Let’s consider the wonkiness of geography in another way.
This map shows the results of 2016 as they stood, with counties color-coded according to how strongly they favored either candidate.
(Philip Bump/The Washington Post)
And this one shows the exact same map, county by county, with one difference: Because of how state lines are drawn in two places, in this one, Hillary Clinton wins the presidency.
(Philip Bump/The Washington Post)
Can you spot the difference? Well, in the second map, 10 counties in the western part of the Florida Panhandle are instead given to Alabama, extending that state’s coastline. Another 10 counties in the Michigan peninsula are merged onto Wisconsin.
(Philip Bump/The Washington Post)
With those two moves, Florida and Michigan suddenly turn blue and Clinton wins a 278 to 260 electoral college victory. (We’re ignoring the electoral vote Trump won in Maine since it doesn’t matter for our purposes here.)

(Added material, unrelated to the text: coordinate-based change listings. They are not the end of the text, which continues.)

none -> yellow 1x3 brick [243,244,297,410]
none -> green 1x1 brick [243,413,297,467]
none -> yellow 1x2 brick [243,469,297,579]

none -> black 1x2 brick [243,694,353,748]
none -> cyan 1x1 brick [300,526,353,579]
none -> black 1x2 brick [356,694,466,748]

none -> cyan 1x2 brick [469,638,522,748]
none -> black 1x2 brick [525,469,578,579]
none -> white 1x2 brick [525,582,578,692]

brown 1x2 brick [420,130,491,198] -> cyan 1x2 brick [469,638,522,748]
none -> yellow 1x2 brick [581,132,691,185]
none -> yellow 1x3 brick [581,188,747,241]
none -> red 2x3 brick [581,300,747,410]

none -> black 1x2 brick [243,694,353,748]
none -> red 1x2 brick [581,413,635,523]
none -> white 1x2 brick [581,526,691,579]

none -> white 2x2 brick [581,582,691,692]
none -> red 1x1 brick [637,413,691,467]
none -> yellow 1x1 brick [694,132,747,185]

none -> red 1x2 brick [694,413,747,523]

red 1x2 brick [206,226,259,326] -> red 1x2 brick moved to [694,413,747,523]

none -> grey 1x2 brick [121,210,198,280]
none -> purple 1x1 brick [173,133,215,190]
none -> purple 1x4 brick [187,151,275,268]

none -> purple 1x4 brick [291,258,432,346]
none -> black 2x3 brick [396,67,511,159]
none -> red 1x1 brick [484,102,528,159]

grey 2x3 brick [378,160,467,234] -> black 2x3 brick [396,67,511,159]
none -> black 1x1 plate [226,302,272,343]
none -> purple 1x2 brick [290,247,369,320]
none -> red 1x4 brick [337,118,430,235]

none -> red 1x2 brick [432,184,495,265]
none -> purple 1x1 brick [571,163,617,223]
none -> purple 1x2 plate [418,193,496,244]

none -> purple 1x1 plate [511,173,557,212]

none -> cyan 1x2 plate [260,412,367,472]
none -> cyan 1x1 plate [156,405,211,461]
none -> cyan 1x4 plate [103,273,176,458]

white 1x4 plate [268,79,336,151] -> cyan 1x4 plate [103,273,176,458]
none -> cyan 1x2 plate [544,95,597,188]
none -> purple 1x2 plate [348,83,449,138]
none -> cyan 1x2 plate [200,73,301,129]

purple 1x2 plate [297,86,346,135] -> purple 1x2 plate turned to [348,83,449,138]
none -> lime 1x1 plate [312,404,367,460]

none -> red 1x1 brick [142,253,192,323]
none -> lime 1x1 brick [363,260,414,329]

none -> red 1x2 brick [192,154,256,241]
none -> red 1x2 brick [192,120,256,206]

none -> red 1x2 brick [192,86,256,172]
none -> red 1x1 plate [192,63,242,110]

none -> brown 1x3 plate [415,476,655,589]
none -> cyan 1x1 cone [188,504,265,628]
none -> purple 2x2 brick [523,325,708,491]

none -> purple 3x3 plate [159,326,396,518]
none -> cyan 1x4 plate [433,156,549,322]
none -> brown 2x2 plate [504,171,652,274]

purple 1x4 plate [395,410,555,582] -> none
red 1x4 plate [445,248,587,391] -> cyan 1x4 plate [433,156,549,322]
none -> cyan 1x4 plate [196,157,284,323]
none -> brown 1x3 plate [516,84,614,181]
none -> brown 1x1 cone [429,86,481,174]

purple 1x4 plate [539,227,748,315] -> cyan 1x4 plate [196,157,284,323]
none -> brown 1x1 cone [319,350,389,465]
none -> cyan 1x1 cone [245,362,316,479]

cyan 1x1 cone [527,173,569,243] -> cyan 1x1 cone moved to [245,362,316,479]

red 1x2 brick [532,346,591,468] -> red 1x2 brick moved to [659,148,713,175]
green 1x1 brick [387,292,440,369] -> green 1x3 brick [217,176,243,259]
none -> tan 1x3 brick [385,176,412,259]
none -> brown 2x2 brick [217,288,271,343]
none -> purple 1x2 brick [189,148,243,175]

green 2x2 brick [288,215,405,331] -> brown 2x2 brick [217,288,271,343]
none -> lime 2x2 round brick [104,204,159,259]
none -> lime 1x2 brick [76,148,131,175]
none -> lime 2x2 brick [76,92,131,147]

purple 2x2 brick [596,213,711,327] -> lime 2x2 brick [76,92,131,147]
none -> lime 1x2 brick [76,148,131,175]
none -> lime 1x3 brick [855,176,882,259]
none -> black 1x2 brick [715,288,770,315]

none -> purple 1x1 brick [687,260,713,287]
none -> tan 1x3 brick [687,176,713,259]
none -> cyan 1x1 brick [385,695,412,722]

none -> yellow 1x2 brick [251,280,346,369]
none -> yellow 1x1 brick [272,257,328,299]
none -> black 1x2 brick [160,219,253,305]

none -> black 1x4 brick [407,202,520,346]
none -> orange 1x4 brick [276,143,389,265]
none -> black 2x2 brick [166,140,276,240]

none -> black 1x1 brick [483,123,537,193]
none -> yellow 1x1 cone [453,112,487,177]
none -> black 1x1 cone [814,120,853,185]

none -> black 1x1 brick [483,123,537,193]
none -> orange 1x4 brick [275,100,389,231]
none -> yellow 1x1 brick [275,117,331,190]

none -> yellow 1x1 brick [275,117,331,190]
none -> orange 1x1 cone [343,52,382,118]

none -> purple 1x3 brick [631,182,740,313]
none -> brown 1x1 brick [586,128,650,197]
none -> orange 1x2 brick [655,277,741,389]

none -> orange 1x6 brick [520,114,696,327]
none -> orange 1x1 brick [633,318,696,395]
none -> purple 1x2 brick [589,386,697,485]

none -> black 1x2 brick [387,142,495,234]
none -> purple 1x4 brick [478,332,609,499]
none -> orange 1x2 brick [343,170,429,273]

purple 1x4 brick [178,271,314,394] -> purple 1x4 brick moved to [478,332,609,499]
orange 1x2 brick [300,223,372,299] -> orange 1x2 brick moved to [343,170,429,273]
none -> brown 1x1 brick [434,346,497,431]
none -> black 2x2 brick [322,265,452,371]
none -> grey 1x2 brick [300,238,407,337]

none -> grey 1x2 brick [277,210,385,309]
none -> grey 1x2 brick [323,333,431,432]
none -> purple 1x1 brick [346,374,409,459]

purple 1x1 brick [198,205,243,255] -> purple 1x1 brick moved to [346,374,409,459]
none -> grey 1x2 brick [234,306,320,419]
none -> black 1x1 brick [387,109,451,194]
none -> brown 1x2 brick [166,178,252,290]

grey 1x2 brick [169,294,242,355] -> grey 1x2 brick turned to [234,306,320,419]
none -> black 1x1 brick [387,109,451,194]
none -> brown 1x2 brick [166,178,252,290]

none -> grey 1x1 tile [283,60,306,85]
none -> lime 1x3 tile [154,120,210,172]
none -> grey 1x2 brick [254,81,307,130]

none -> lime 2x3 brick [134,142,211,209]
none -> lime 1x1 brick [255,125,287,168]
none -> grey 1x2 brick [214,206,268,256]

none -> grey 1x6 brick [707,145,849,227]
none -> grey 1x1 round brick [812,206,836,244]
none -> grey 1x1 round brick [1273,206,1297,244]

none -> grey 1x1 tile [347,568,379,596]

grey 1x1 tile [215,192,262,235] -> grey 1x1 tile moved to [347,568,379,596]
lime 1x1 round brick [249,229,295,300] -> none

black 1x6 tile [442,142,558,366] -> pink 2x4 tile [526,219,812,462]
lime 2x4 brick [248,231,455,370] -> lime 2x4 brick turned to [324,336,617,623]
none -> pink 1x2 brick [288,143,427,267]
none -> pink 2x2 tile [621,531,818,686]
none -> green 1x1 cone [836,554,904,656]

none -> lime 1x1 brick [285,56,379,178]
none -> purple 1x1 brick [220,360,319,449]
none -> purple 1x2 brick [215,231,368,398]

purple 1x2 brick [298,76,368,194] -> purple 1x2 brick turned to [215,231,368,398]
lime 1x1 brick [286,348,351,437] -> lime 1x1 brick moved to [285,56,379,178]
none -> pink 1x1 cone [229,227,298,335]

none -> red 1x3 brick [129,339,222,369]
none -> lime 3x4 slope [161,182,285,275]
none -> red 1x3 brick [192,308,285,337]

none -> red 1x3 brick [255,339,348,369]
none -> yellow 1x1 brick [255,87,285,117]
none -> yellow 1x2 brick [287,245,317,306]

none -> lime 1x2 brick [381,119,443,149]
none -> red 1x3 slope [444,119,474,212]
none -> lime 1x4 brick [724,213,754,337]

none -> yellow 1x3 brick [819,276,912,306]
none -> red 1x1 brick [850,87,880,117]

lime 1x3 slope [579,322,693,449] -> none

Again, the only reason Clinton wins on this map is that state boundaries are shifted slightly. FiveThirtyEight has a tool allowing you to explore other shifts in state boundaries to see how the electoral vote would change. That article contains an important caveat: One can’t simply redraw state lines without assuming there would similarly be changes in how places would vote or where campaigns would target.
That said, it’s baffling to argue that where those state lines are drawn should be particularly meaningful in selecting a president for the entire country. Cost does make a good argument that considering geography is important in ensuring that states in the middle of the country feel as though they have a stake in what’s happening nationally. Let California and New York run everything, he argues, and see how long Nebraska is interested in being part of the United States. But he offers that argument in defense of the Senate that, even if the electoral college vanishes, would still exist.
His other argument, about how the Founders intended things to work, is to some extent an argument based on faith. Things have worked generally okay so far and we don’t know what will happen.
It’s important to remember, though, that the country doesn’t look the way it did at the time the Constitution was ratified. It doesn’t look the way it did a century ago.
We can look at this through the lens of demographics, in fact. Over the past 30 years, the percentage of the electorate that is white (and isn’t Hispanic) has fallen from 85 percent to about 73 percent in 2018. The 2018 electorate was 3 percentage points less white than the 2008 electorate that brought Obama to the White House.
As noted above, nonwhite voters tend to vote more heavily Democratic. In 2016, there was a correlation between the density of the nonwhite population in a state and how heavily Democratic it voted.
(Philip Bump/The Washington Post)
It’s not the case that there’s a necessary correlation between the density of the white population in a state and how reliably Democratic it is. But there’s a big political and cultural divide between a California (about 60 percent nonwhite) and an Ohio (about 80 percent white). Since 1990, the density of California’s nonwhite population has grown twice as fast as Ohio’s. On this metric, which overlaps with partisanship, the two states are much different than they used to be.
As the Pew Research Center has found, partisanship is the widest divide in American culture. Partisan identity informs views on a broad range of issues, including apolitical ones.
We can flip Cost’s question about the Senate around: How long would New York be willing to accept contributing far more votes to a presidential election only to see the electoral college vote go to a Republican? Especially given the extent to which New York exports tax dollars to the federal government.
To be somewhat flip: Is the location of Florida’s state line on the Gulf Coast really a critical determinant in who is handed the immense power of the presidency?